Problem to work on - Search the records for "lines" and copy each line that holds it.

[Records shown — start]

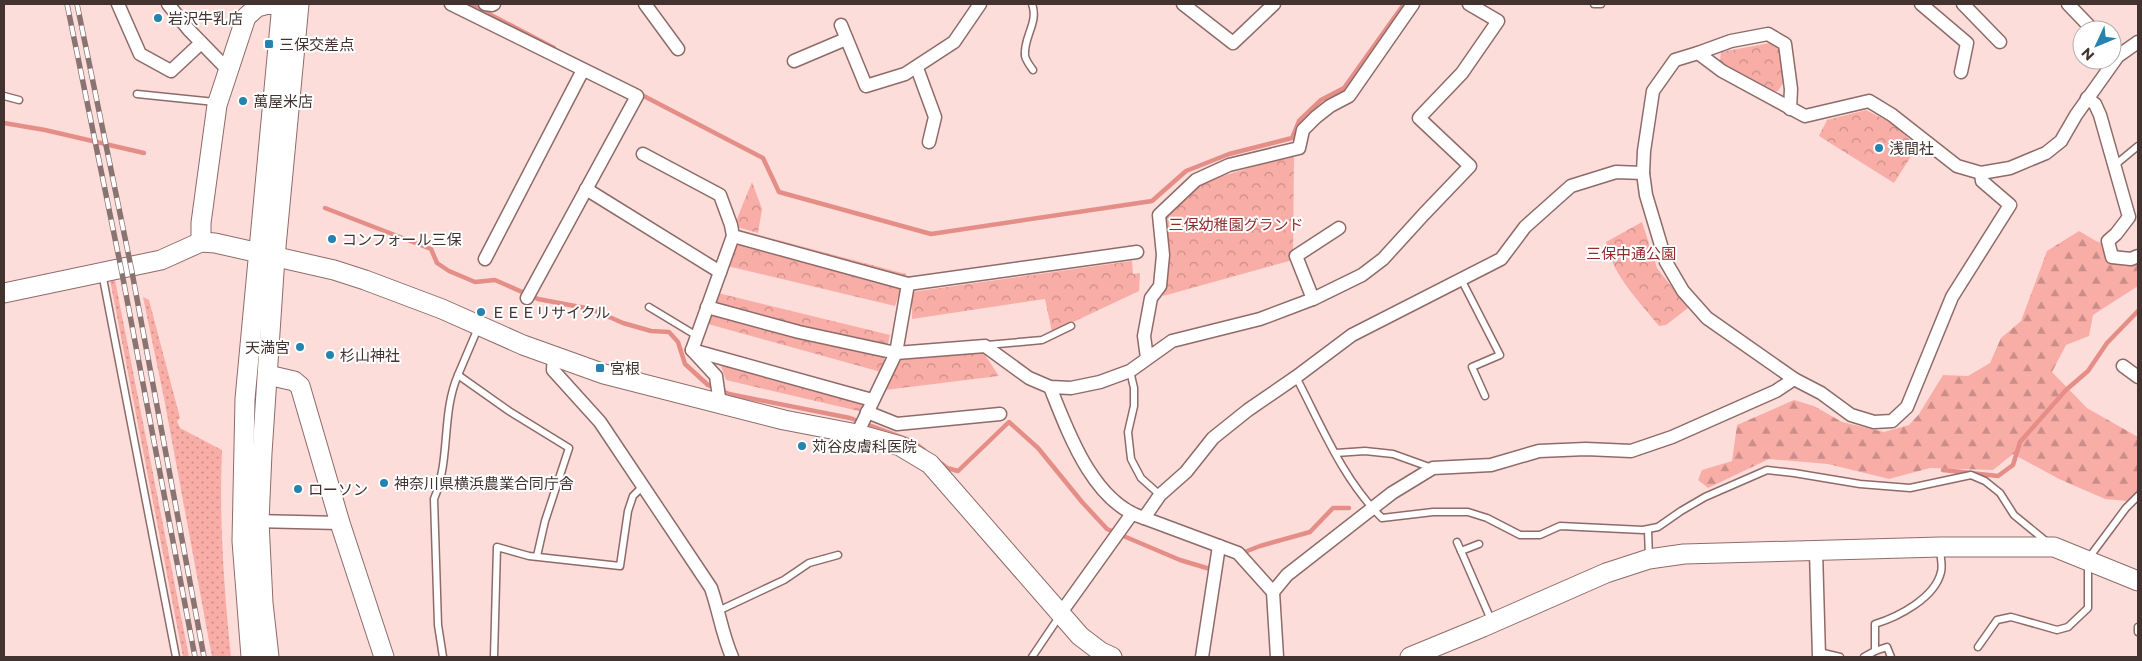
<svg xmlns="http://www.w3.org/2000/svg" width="2142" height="661" font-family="Montserrat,'Noto Sans JP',sans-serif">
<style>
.grass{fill:url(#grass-dots)}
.forest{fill:url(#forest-firs)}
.park{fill:url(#park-crowns)}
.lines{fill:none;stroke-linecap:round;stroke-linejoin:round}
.stream{stroke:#e58e88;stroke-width:4.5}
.lane-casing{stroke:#8e6b68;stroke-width:9}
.street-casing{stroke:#8e6b68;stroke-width:15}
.secondary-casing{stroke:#8e6b68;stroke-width:21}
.lane{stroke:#fff;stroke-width:6}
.street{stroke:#fff;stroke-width:12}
.secondary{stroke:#fff;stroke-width:19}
.rail-casing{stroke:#8a7472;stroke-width:5.5}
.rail{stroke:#fff;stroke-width:4;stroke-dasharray:11;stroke-linecap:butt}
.poi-dot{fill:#2583b0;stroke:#fff;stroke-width:2}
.labels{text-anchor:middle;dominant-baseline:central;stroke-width:4;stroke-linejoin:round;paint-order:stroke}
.poi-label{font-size:15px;fill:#423331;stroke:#fff;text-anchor:start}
.park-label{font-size:15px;fill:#912c2d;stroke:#fff}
</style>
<defs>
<pattern id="grass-dots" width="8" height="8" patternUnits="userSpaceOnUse" patternTransform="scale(1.25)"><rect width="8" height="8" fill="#f9ada7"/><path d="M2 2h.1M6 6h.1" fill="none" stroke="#cb8d89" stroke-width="1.8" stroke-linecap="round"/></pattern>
<pattern id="forest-firs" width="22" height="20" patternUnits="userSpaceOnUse" patternTransform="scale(1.25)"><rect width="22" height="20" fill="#f9ada7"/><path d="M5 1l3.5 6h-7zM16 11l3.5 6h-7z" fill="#cb8d89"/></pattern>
<pattern id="park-crowns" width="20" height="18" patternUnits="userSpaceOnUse" patternTransform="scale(1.25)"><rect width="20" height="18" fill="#f9ada7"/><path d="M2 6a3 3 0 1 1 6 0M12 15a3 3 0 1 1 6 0" fill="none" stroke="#cb8d89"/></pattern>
</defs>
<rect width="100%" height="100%" fill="#fdddda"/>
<!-- grass -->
<g class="grass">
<polygon points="110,280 115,280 189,657 183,657"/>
<path d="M143,297L149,300L180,418L177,421L180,428L222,450C219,520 224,588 231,657H212L164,398Z"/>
</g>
<!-- forest -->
<polygon class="forest" points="2079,231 2096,241 2138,257 2138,286 2093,315 2089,336 2066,345 2052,372 2087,408 2138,437 2138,502 2105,499 2059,479 2013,454 1993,470 1930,468 1889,479 1828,464 1769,459 1708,488 1698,480 1702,470 1732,461 1737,425 1794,400 1814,406 1842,422 1884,432 1909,425 1919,414 1943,375 1968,376 1990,363 2001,338 2021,321 2047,251"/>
<!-- park -->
<g class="park">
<polygon points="1770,43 1780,50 1784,82 1778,91 1770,93 1720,62 1721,52"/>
<polygon points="1866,110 1895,125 1917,147 1894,183 1819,136 1827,120"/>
<polygon points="1294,154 1293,260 1163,296 1169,262 1165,216 1200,183"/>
<polygon points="752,182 762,209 758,233 737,227 736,221"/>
<path d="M1642,222L1657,268L1688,308L1666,325L1659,326C1639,301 1612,275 1606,242Z"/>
<polygon points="740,230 906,274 895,306 727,266"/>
<polygon points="1132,261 1133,274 1140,273 1139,291 1052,332 1045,299 912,319 912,292"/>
<polygon points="718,293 890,335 881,372 708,324"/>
<polygon points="983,352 999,376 885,390 899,359"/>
<polygon points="720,363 865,403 863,412 726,380"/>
</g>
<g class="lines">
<!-- stream -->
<g class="stream">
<polyline points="470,4 554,48"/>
<polyline points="638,93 763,158 779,192 931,234 1152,201 1186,171 1229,154 1292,138 1299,121 1321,100 1344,88 1404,4"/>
<polyline points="4,123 45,130 144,153"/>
<polyline points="325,208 431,249 437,263 449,271 475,282 495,280 538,299 591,309 623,323 651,331 669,332 678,342 685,364 708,385 729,394 850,418 912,441 924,450"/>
<polyline points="942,464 947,468 958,471 1009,422 1038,448 1082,502 1107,529 1180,560 1210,569 1211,564"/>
<polyline points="1943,470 1998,476 2013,465 2020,442 2066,390 2088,371 2107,343 2138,311"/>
<polyline points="1242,553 1260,546 1310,532 1333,508 1349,508"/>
</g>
<!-- lane casing -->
<g class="lane-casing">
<g id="lane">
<path d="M1032,4C1039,23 1023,37 1025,56C1026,60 1030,66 1033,70"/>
<polyline points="1594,4 1601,4"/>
<polyline points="137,94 215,102"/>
<polyline points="4,96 19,100"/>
<polyline points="2115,165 2138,146"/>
<polyline points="102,273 176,657"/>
<polyline points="1461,279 1500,355 1472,367 1485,396"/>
<polyline points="649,307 697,336"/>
<polyline points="987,345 1042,340 1071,326"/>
<polyline points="1130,371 1134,388 1134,406 1128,432 1131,459 1141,478 1160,495"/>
<polyline points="458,375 478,328"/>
<path d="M1296,377C1321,425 1343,480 1382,518L1433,512H1468L1487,518L1520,535H1540L1560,526L1643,530L1658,527L1681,511L1705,497L1767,470L1794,473L1860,484L1910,488L1971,475L1985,481L2000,493L2014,515L2047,542"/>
<polyline points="1336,453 1365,451 1393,454 1432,468"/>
<polyline points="1648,530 1649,558"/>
<polyline points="1457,542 1461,551"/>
<polyline points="1479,544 1461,551 1492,622"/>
<polyline points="718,611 784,580 809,563 838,555"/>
<polyline points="2138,627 2138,632"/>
<polyline points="1978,647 1997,620 2011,617 2057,630 2068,627 2088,608 2088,559 2126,508 2138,496"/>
<polyline points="1875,651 1887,647 1891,657"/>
<polyline points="1819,652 1840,657"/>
<path d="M443,657L438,625L434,499C451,459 441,414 458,375L509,411L569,448L545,521L537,556"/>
<polyline points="494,657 497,547 529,556 620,566 628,511 633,496 643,486"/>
<polyline points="1032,657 1059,617"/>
<path d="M1864,657L1875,651V624C1898,617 1935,598 1941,572C1943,565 1940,556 1940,548"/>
</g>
</g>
<!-- street casing -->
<g class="street-casing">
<g id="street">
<polyline points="118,4 140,54 171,71 201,43"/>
<polyline points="168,4 189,30 228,70"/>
<polyline points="451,4 637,96 527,298"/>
<polyline points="485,4 492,5 494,4"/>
<polyline points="645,4 678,49"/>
<polyline points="1183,4 1233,43 1274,4"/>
<polyline points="1921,4 1967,43 1961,72"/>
<polyline points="1963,4 2000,42"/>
<polyline points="2068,4 2093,30"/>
<polyline points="841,25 866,86 905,74 954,42 980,4"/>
<polyline points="1698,53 1731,41 1768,34 1785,44 1791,89 1790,109"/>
<polyline points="794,61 846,39"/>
<polyline points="917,68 935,117 929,142"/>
<polyline points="2087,98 2095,104 2100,115 2129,217 2116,234 2108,241 2112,257 2131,259 2138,256"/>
<polyline points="643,154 720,195 731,225 733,236 692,350 716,376 720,404"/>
<polyline points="586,189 720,272"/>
<polyline points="733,236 908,284 896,353 857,434"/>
<polyline points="485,259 583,70"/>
<polyline points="908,284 1137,252"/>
<polyline points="1313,299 1296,256 1339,228"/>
<polyline points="707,307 799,332 896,353 985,346 1029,378 1050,387 1071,388 1100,382 1130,371 1172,341 1260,319 1313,299 1362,275 1383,259 1424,214 1470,166 1419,118 1462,73 1498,21 1469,4"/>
<polyline points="692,350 872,400"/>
<path d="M554,356L553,370L600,422L711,588C719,611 722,634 732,657"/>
<polyline points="1147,358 1144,336 1151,298 1160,286 1163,255 1159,215 1196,180 1229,165 1299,148 1303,130 1316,117 1330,106 1349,96 1413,4"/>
<polyline points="2123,366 2138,377"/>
<polyline points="1794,379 1707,318 1683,291 1666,262 1646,195 1643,173 1644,151 1653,91 1675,60 1698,53 1722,71 1805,116 1869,101 1892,115 1957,166 1981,173 2010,168 2046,153 2061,141 2076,115 2118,56 2138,42"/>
<path d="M1050,387C1068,432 1093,503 1144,518L1160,495L1186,472L1213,438L1248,410L1296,377L1352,335L1501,259L1525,227L1571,186L1616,172L1643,173"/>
<polyline points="867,412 897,424 1000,414"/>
<polyline points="1144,518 1238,553 1273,592"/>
<polyline points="253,521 340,523"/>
<polyline points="1816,551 1819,657"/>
<polyline points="1060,614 1131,515"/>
<polyline points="1202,657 1219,546"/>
<polyline points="1277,657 1273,592 1287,575 1392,493 1433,468 1491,465 1539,451 1586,449 1631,451 1672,437 1776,391 1794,379 1821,393 1851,415 1874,422 1892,421 1907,407 1952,297 2010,205 1982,181 1981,173"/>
</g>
</g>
<!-- secondary casing -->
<g class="secondary-casing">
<g id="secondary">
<polyline points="201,242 201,223 217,105 246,17 257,7 268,4 282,6"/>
<polyline points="4,293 161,260 201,242 215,243 334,270 365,280 442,309 523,345 604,374 784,420 857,434 900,446 930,464 1080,636 1101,652 1112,657"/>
<polyline points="268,375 294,381 300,386 340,523 384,657"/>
<polyline points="251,657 242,541 245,399 282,4"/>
<polyline points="269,657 263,603 259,521 262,453 275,257 299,4"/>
<polyline points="1410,657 1483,627 1606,573 1649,559 1684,554 1940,547 2054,547 2138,581"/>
</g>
</g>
<!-- lane -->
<use href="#lane" class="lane"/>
<!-- street -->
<use href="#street" class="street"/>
<!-- secondary -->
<use href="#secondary" class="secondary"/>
<!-- rail casing -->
<g class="rail-casing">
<g id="rail">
<polyline points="67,4 121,268 195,657"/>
<polyline points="77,4 131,267 204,657"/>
</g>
</g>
<!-- rail -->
<use href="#rail" class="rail"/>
</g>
<!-- markers -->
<g class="poi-dot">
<circle cx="158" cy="18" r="5"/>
<rect x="264" y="39" width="10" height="10" rx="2.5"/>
<circle cx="243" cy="101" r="5"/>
<circle cx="1879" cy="148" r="5"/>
<circle cx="332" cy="239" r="5"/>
<circle cx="481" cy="312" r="5"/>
<circle cx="300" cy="347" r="5"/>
<circle cx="330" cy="355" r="5"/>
<rect x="595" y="363" width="10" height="10" rx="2.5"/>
<circle cx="802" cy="446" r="5"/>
<circle cx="384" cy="483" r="5"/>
<circle cx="298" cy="489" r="5"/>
</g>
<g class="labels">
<!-- poi labels -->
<g class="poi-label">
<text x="168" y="18">岩沢牛乳店</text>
<text x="279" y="44">三保交差点</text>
<text x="253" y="101">萬屋米店</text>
<text x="1889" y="148">浅間社</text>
<text x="342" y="239">コンフォール三保</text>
<text x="491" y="312">ＥＥＥリサイクル</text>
<text x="290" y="347" text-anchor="end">天満宮</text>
<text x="340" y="355">杉山神社</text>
<text x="610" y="368">宮根</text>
<text x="812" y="446">苅谷皮膚科医院</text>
<text x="394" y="483">神奈川県横浜農業合同庁舎</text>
<text x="308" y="489">ローソン</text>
</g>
<!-- park labels -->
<g class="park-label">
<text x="1236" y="224">三保幼稚園グランド</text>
<text x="1631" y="253">三保中通公園</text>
</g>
</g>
<!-- border -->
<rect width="2142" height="661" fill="none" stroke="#423331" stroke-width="10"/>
<!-- north arrow -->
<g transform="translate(2097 45) rotate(226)"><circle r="24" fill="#ffffff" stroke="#b3adad"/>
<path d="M0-4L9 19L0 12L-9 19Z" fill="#2583b0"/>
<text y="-8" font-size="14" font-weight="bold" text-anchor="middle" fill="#423331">N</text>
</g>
</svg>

[Records shown — finish]

Answer for the task -
.lines{fill:none;stroke-linecap:round;stroke-linejoin:round}
<g class="lines">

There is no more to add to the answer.